= PROVIDED INFORMATION =
::::

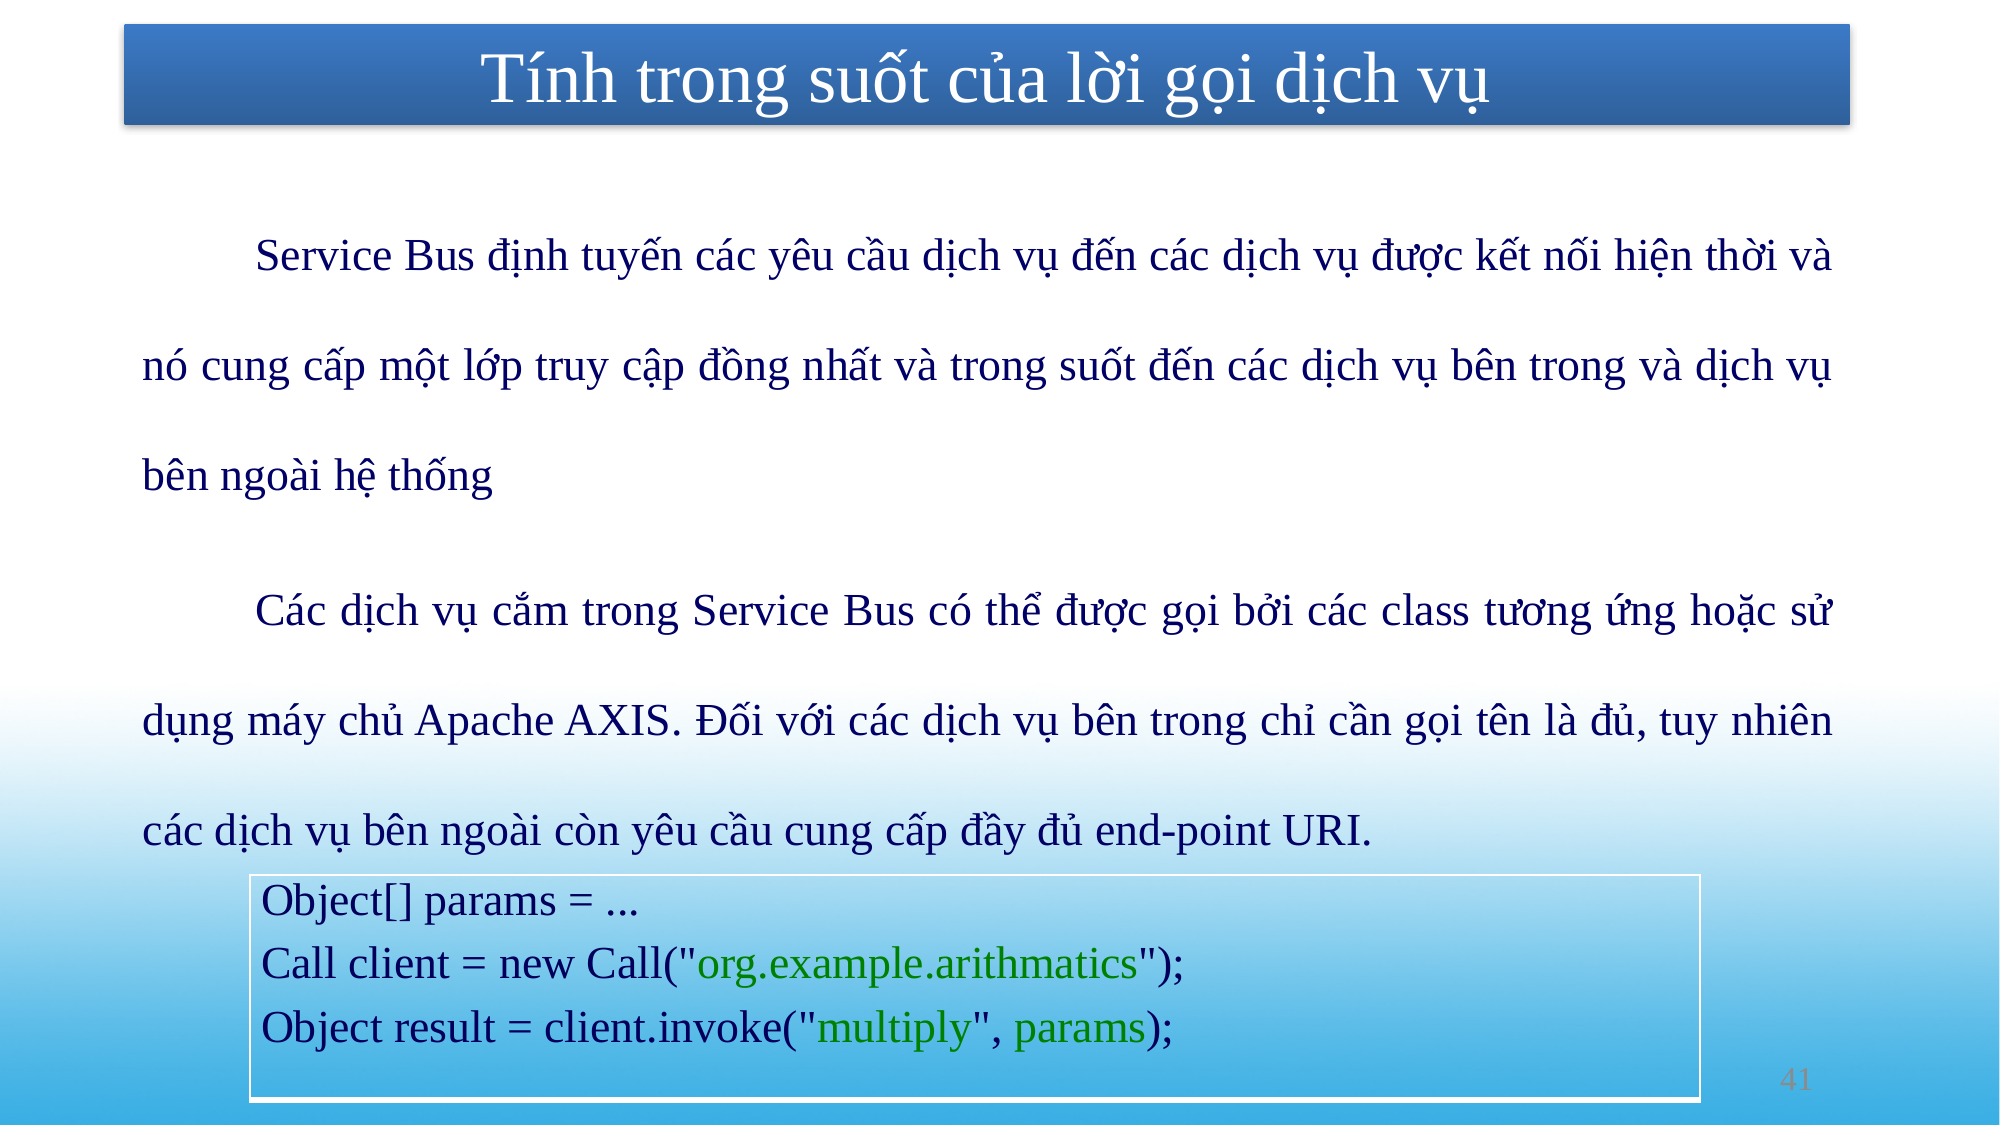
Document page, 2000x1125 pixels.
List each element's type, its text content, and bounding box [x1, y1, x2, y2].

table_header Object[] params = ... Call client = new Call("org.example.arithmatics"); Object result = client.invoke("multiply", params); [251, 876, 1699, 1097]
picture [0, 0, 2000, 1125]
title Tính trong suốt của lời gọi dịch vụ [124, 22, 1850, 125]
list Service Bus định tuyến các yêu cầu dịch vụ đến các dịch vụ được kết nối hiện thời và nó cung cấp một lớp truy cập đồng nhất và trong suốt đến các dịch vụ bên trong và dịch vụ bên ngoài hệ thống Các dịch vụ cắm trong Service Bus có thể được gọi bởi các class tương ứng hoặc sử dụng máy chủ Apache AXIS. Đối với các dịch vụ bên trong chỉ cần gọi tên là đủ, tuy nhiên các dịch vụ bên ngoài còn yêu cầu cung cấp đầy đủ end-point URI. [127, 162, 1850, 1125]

::::

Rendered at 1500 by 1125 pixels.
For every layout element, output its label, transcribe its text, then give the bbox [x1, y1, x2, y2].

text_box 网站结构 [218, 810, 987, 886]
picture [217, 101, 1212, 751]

::::

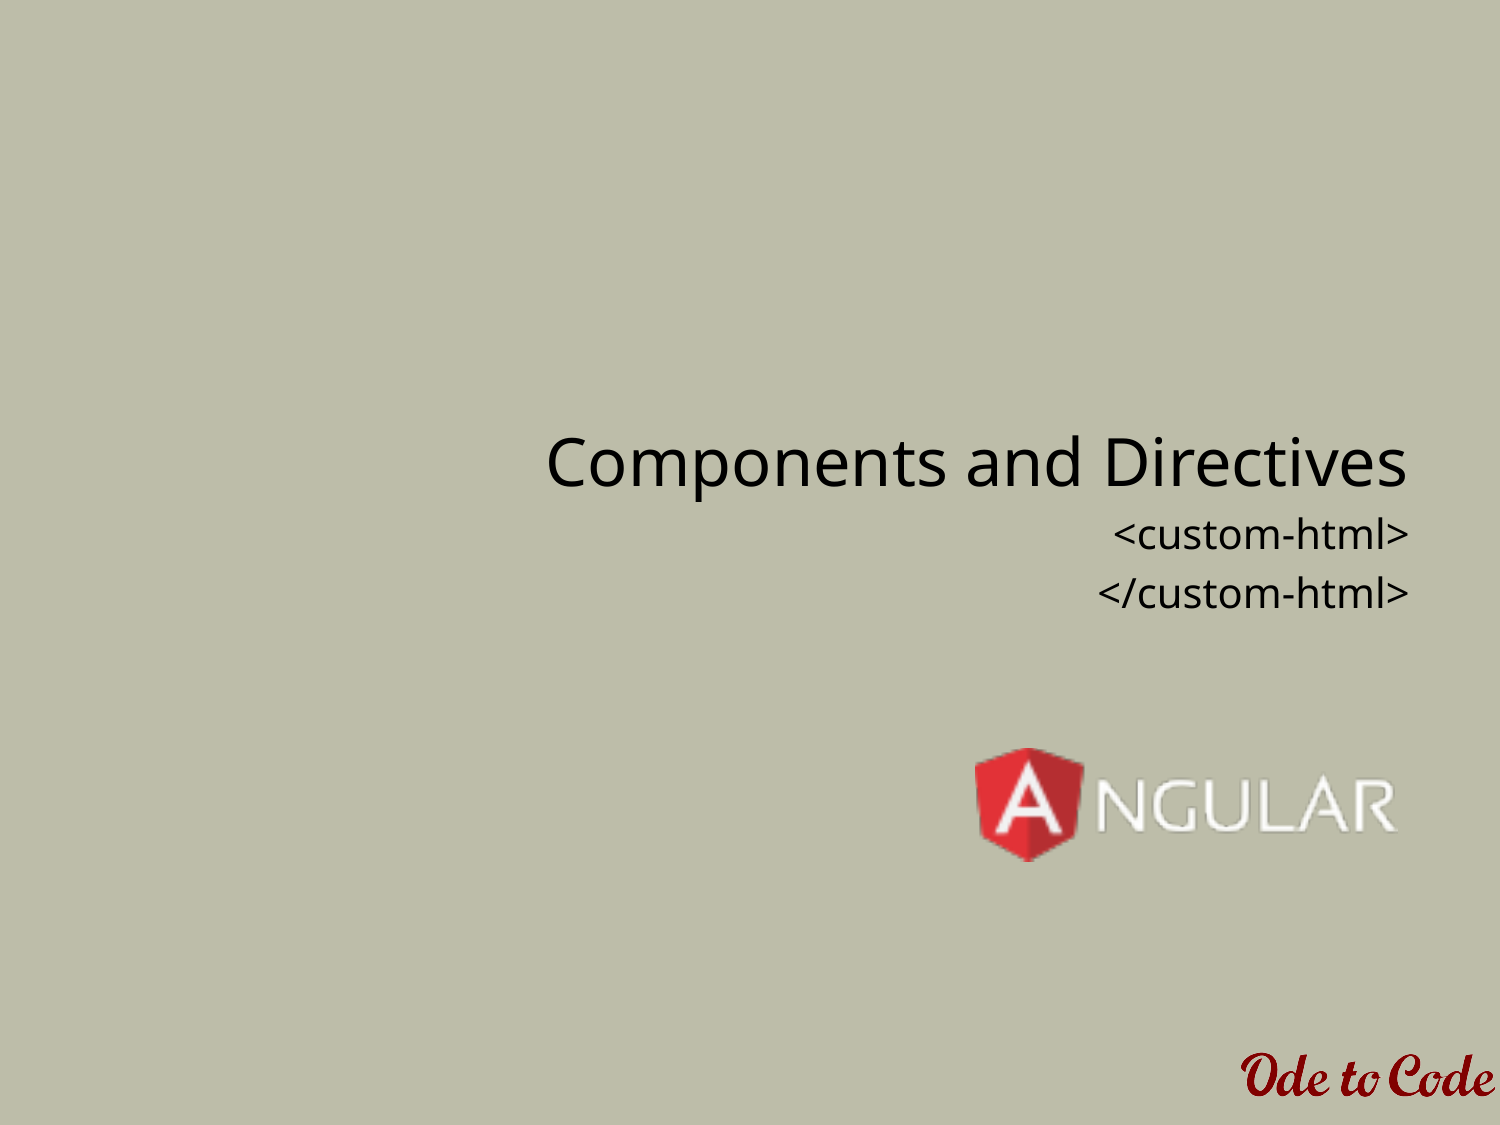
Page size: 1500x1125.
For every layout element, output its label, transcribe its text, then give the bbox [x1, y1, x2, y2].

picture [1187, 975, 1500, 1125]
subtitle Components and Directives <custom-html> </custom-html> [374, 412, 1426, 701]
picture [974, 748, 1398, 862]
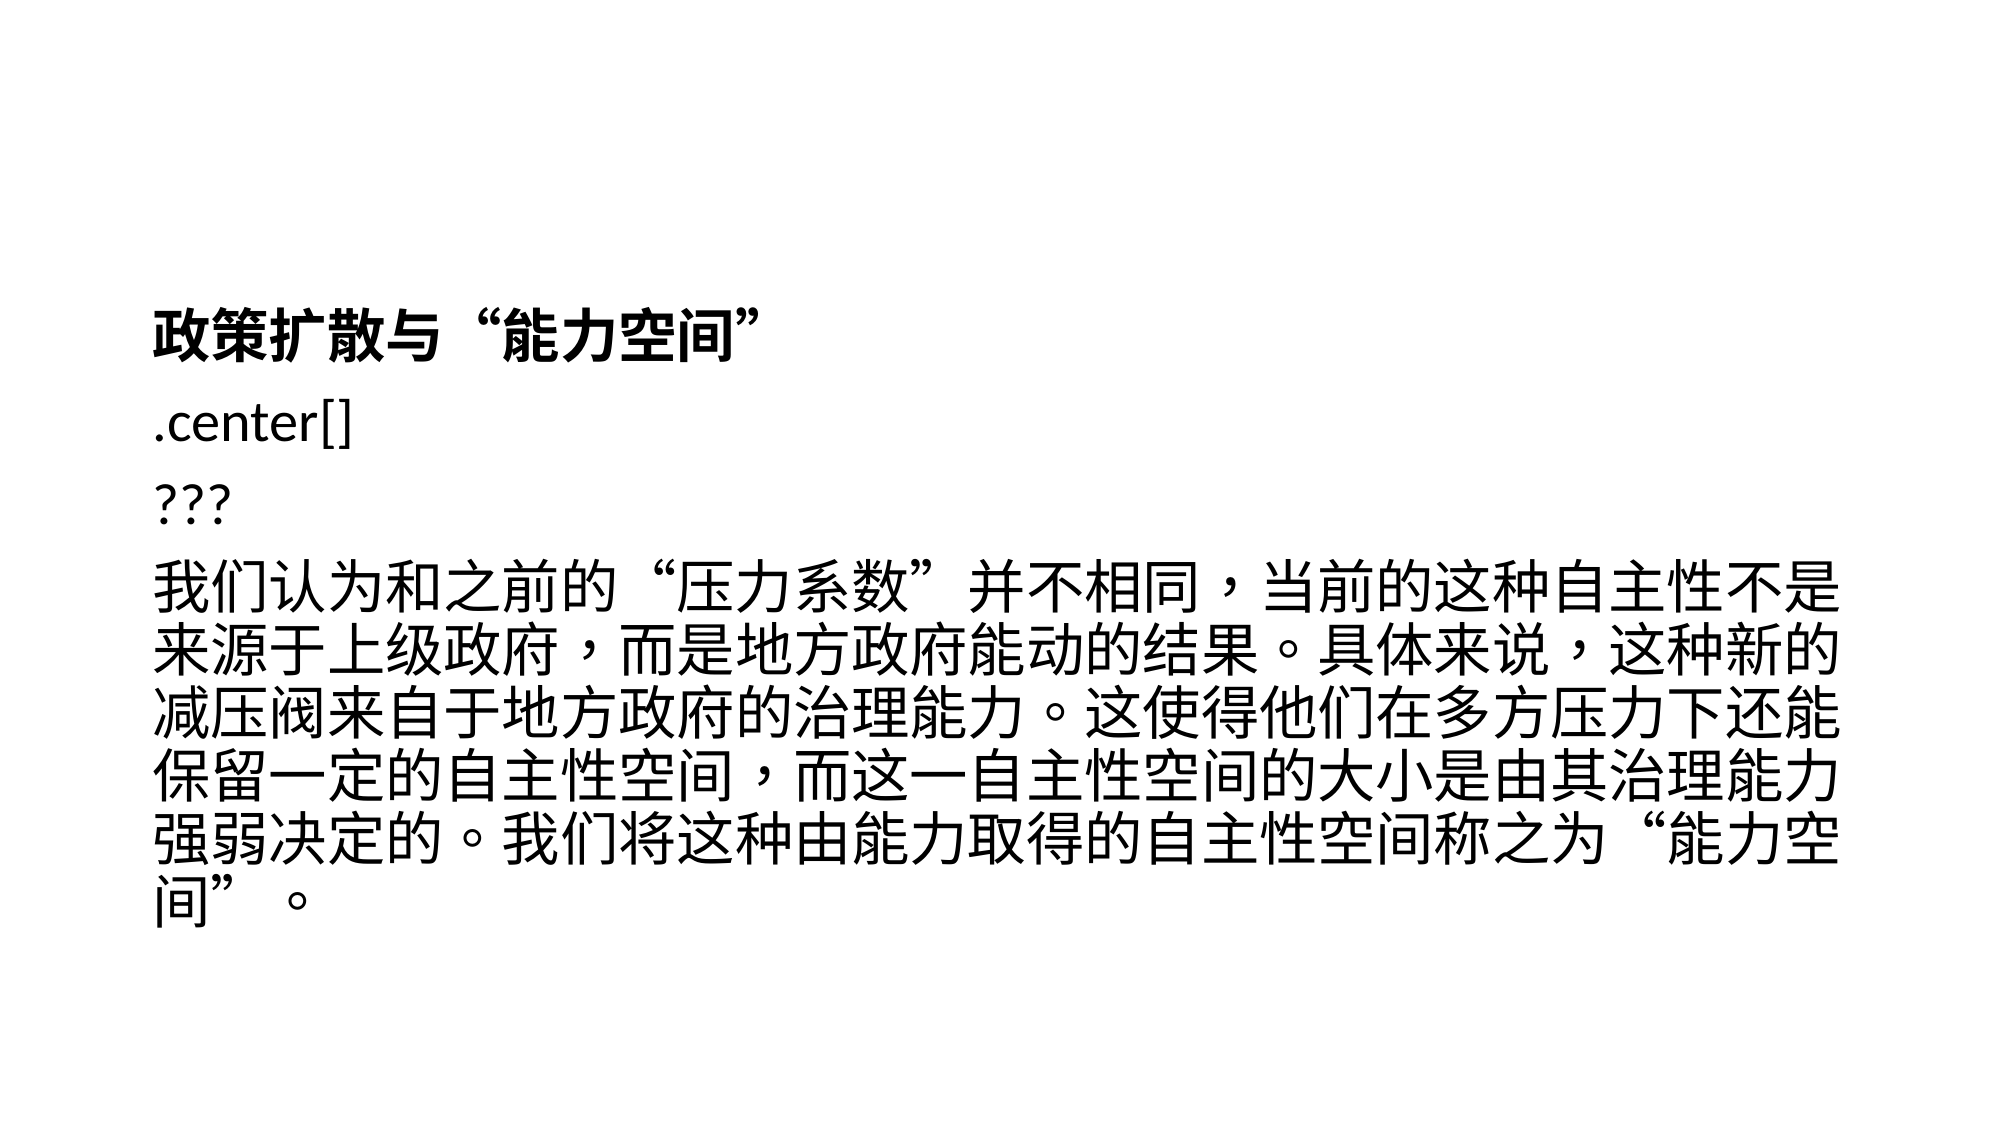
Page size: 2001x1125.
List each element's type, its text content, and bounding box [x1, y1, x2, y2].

::::

= ABOUT THIS TASK =
The lines of the records that contain the string "pixels" should be located and copied.

= EXERCISE OUTPUT =
Document page, 2000x1125 pixels.
Rendered at 1500 by 1125 pixels.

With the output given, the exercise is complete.